------ EXTRAIT FOURNI ------
Une référence de l'édition critique française

De L'Escalier à La Joie de lire

En 1955, il reprend "une boutique à l'abandon, qui sentait le pipi de chat". Dans cette première librairie baptisée L’Escalier et située rue Monsieur-le-Prince dans le 6e arrondissement de Paris, il croise des militants de colonies portugaises (dont Mario de Andrade - qui le mettra en relation avec Frantz Fanon, et Amilcar Cabral) ou plus généralement anticolonialistes, mais aussi des hommes politiques tels que Aimé Césaire ou Léopold Senghor.

Deux ans plus tard, en 1957, il s’installe au 40 rue Séverin dans le Quartier Latin. La librairie La Joie de lire va vite devenir un lieu de rencontres, d’échanges et de formation. Sur les étals et les rayonnages, les classiques de la littérature socialiste et marxiste côtoient les textes de révolutionnaires du Tiers Monde, de militants anticolonialistes et progressistes, mais aussi des romans, de la poésie. Marx voisine avec Henri Michaux, Lénine avec Baudelaire, Che Guevara avec Giraudoux. La littérature prolétarienne côtoie la littérature bourgeoise.

Editeur de gauche

En 1959 François Maspero devient éditeur en fondant sa propre maison d’édition dont il assurera un temps quasiment seul la gestion, du graphisme à la correction des épreuves. Rejoint par Jean-Philippe Bernigaud et Fanchita Gonzalez Batlle en 1961, puis par Émile Copfermann en 1965, le libraire-éditeur Maspero va connaître une intense activité, travaillant aux côtés de Jean-Pierre Vernant, Pierre Vidal-Naquet, Robert Paris, Georges Haupt, Louis Althusser, Régis Debray…

Cette riche activité éditoriale se matérialise par un catalogue de quelques 1350 titres, plus de trente collections dont Cahiers libres (1959), Textes à l’appui (1960), Bibliothèque socialiste (1963), Petite collection Maspero (1967), Voix… Des revues également  : Tricontinental, Partisans, Acoma...

Parmi les nombreux titres figurant à son catalogue, citons des textes témoignant :
- des luttes de libération nationale et contre l'impérialisme : Les damnés de la terre de Frantz Fanon, Unité et lutte de Amilcar Cabral, Hanoï sous les bombes de Wilfred Burchett...
- des luttes sociales et sociétales en France des années 1960 et 1970 : Flins sans fin, Vivre et lutter à Longwy, Travailleurs français-immigrés même combat, Libération des femmes, année zéro…
- des réflexions et des débats théoriques qui secouent le socialisme et le communisme : Lire le Capital de Louis Althusser, La crise du mouvement communiste de Claudin...
- de la dissidence dans les pays du bloc de l'est : Procès à Prague : le VONS, La Pologne une société en dissidence, Gdansk la mémoire ouvrière 1970-1980

Il passera, faute de moyens à côté de certains titres, en regrettera d'autres.

Celui dont la lecture de classiques du socialisme se limita au début au Manifeste de Marx s'inscrit au parti communiste français en 1955. Un an après, il en est exclu pour avoir critiqué la répression à Budapest de novembre 1956 et les réticences du parti à s’engager réellement contre la guerre d’Algérie. En 1970 il rejoint la Ligue communiste - trotskyste - de son ami Daniel Bensaïd, jusqu’à sa dissolution en 1973.
------
CONSIGNE 1
Selon l'extrait sur François Maspero, en quelle année fonde-t-il sa maison d'édition ?
CONSIGNE 2
Pour chacune des affirmations suivantes, indiquez si elle concorde avec l'extrait sur François Maspero (oui ou non), en citant les mots de l'extrait qui tranchent : (a) Il s'installe rue Séverin en 1957. (b) Émile Copfermann rejoint la maison d'édition en 1961. (c) Il reste membre du parti communiste français jusqu'en 1973.
CONSIGNE 3
Reprenez l'extrait sur François Maspero après sa dernière phrase et poursuivez-le.
Les enregistrements n'interviennent pas ici.
------ INFORMATIONS FOURNIES ------
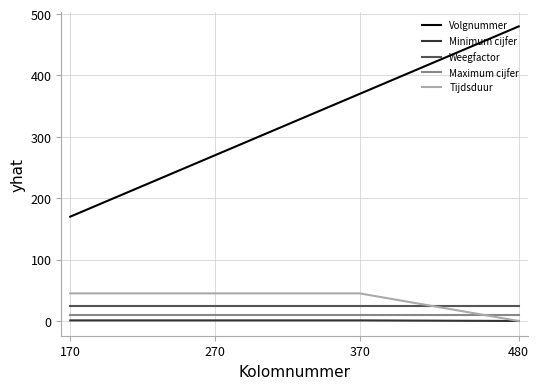

What is the approximate value of Weegfactor at 370?

25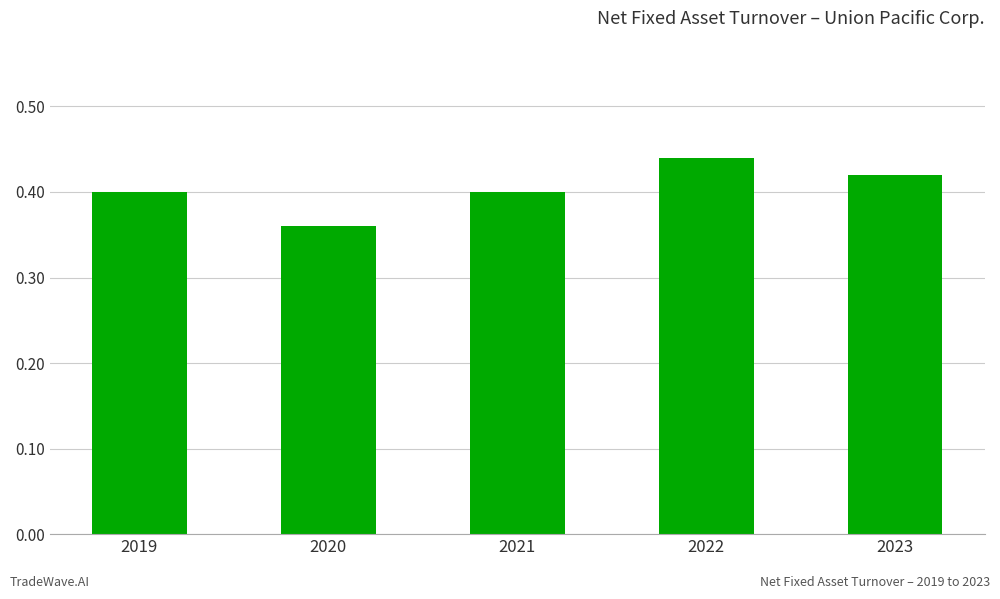

Where is the data nearest to the value 0?

2020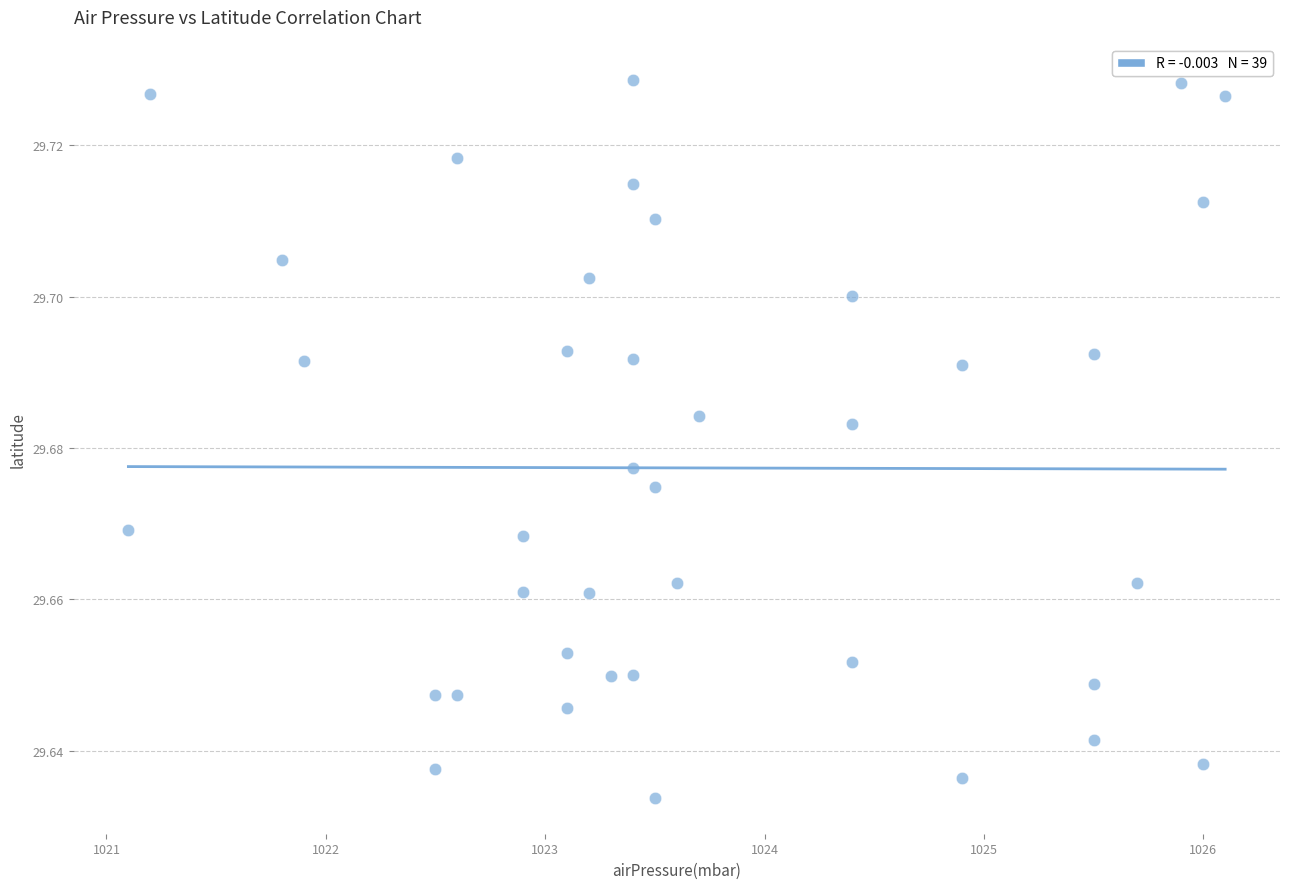

What is the range of X values (max minus min)?

5.0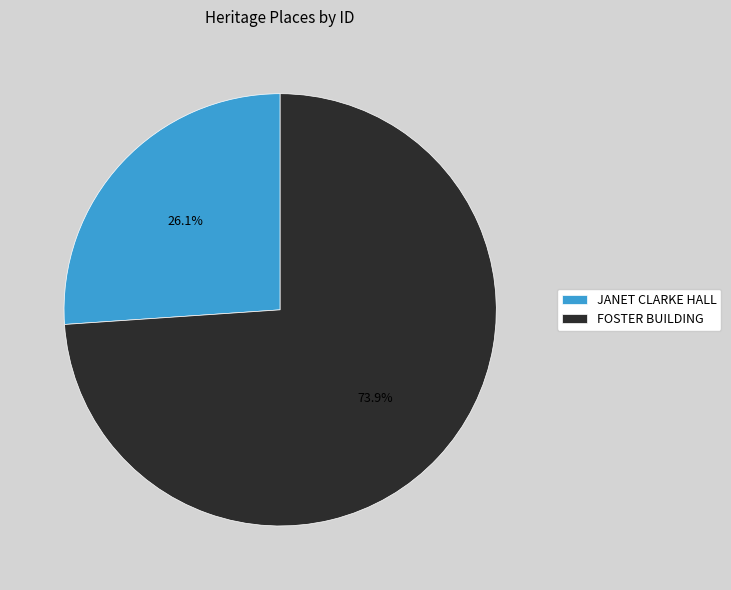

To the nearest percent, what percentage of the pie is FOSTER BUILDING?

74%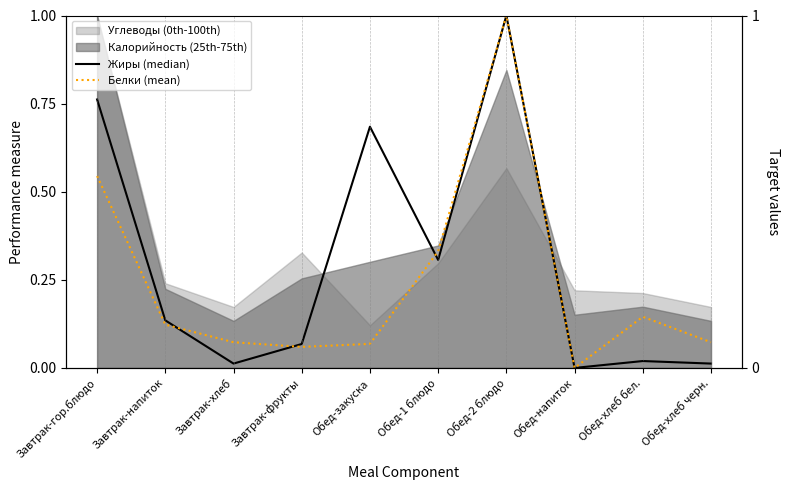

Where is the first local maximum for Белки (mean)?

Обед-2 блюдо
------
RÉPONSE 1
En 1959.

RÉPONSE 2
(a) Oui : « Deux ans plus tard, en 1957, il s’installe au 40 rue Séverin dans le Quartier Latin. »
(b) Non : « puis par Émile Copfermann en 1965 ».
(c) Non : « Un an après, il en est exclu pour avoir critiqué la répression à Budapest de novembre 1956 ».

RÉPONSE 3
Profondément anticolonialiste, un temps proche de l'expérience castriste, sans illusion sur la réalité du socialisme soviétique et conscient des réalités sociales de son époque, François Maspero refuse pourtant l’étiquette d’éditeur engagé. Il affirme ainsi que "le véritable engagement requiert une action plus directement concrète que le seul fait d’éditer des livres, sinon c’est vraiment s’en tirer à bon compte". Il publie nombre d’ouvrages interdits, censurés ou tout simplement refusés par ses confrères éditeurs, non désireux de risquer l’ire des autorités.

Heurts et malheurs

Dès 1959, il se retrouve dans la ligne de mire des autorités gaullistes : saisies à répétition, censure et interdictions, lourdes amendes, inculpations et condamnations par la justice (entre autres atteinte à la sûreté de l’état, incitation de militaires à la désobéissance et à la désertion), privation de droits civiques.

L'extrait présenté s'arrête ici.